Tidak disebutnya tanggal dan jam pemeriksaan mayat dan tidak disebutnya sebab si korban meninggal, tidak merupakan halangan bagi hakim untuk menarik kesimpulan bahwa si korban telah meninggal akibat luka-luka tersebut dalam visum et repertum. (Putusan MA tgl. 10-11-1959 No. 182 K/Kr/1959)

Menurut pendapat Mahkamah Agung keterangan seorang saksi menurut Hukum Adat tidak merupakan alat bukti yang sah. (Putusan MA tgl. 24-11-1959 No. 80 K/Kr/1959)

Keberatan yang diajukan penuntut kasasi : bahwa Pengadilan Negeri menolak saksi a decharge hanya dengan kata-kata dipandang tidak perlu.
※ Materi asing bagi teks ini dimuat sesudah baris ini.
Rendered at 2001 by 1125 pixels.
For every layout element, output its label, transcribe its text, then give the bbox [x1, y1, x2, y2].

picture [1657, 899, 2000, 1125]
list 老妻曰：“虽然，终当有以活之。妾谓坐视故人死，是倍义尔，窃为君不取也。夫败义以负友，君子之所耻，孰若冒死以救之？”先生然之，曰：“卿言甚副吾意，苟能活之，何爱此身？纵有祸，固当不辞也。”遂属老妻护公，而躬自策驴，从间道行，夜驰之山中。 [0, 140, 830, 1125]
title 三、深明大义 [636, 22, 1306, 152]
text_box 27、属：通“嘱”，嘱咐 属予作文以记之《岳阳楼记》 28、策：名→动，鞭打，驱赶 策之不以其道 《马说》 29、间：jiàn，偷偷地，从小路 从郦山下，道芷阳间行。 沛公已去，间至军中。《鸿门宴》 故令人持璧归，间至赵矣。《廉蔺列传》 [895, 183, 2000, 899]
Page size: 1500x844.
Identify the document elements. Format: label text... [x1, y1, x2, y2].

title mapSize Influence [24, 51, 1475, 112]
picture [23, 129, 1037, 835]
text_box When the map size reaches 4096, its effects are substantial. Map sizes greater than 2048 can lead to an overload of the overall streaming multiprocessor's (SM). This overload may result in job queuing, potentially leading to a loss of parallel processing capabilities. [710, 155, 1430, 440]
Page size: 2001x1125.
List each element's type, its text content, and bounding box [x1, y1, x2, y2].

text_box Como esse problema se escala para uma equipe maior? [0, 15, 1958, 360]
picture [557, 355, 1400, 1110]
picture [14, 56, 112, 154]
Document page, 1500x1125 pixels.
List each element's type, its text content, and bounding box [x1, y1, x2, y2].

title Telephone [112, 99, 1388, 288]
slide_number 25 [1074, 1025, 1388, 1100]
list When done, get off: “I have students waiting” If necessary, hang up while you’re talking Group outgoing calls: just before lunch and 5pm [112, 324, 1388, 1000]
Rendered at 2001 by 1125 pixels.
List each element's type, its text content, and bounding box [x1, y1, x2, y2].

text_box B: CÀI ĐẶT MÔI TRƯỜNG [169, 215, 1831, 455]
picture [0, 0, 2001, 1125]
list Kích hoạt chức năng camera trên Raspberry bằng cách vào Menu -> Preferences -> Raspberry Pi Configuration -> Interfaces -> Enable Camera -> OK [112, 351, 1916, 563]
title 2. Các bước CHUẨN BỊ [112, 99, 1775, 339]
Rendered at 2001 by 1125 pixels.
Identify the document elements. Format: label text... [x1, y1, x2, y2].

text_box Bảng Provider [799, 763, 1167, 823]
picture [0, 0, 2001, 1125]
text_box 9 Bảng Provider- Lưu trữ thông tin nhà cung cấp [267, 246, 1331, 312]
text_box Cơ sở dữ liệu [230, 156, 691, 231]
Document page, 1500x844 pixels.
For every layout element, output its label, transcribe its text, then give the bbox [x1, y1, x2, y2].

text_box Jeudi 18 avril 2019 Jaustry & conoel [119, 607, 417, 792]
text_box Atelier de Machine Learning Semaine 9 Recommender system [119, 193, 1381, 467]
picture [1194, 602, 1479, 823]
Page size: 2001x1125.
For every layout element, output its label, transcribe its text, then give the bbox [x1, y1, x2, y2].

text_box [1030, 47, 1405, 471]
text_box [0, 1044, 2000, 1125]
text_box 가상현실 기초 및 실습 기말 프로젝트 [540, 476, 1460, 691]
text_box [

Tidak dapat diterima, karena saksi-saksi a decharge termaksud pada hakekatnya saksi-saksi ahli juga dan Pengadilan sudah merasa cukup memperoleh penjelasan dari saksi-saksi ahli yang telah didengar. (Putusan MA tgl. 16-5-1973 No. 18 K/Kr/1971)

Isteri yang sah dari tertuduh tidak dapat dijadikan sebagai saksi yang disumpah. (Putusan MA tgl. 14-5-1973 No. 28 K/Kr/1972). Sebagai pengganti visum et repertum dapat juga didengar keterangan saksi ahli. (Putusan MA tgl. 5-11-1969 No. 10 K/Kr/1969) Menurut pasal 306 (2) HIR Hakim tidak terikat pada pendapat seorang ahli (i.c. pendapat Dr. Sie Swie Dong dengan visum et repertum) jika pendapat ini bertentangan dengan keyakinannya.

Berdasarkan atas pasal 47 jo pasal 52 Landgerecht Reglement keterangan dari seorang saksi yang diberikan dihadapan Magistrat Pembantu, yang dibacakan di sidang Pengadilan Negeri, adalah suatu alat pembuktian yang sah. (Putusan MA tgl. 15-4-1957 No. 167 K/Kr/1956)

Berdasarkan pasal 303 HIR keterangan-keterangan saksi yang diberikan di sidang Pengadilan tanpa sumpah, dapat dipergunakan sebagai tambahan dari upaya pembuktian yang berhubungan; dalam perkara ini keterangan-keterangan dari penuntut kasasi sendiri. (Putusan MA tgl. 1-12-1956 No. 137 K/Kr/1956)

Seorang terdakwa dalam perkara lain, meskipun peristiwanya sama, dapat saja didengar sebagai saksi. (Putusan MA tgl. 25-10-1967 No. 60 K/Kr/1967)

Theori mengenai onsplitsbaar aveu hanya berlaku dalam perkara perdata dan tidak dalam perkara pidana. (Putusan MA tgl. 18-9-1957 No. 5 K/Kr/1957)

Karena terdakwa di sidang Pengadilan Negeri mengaku atas segala yang dituduhkan kepadanya, Hakim cukup mendengar seorang saksi saja.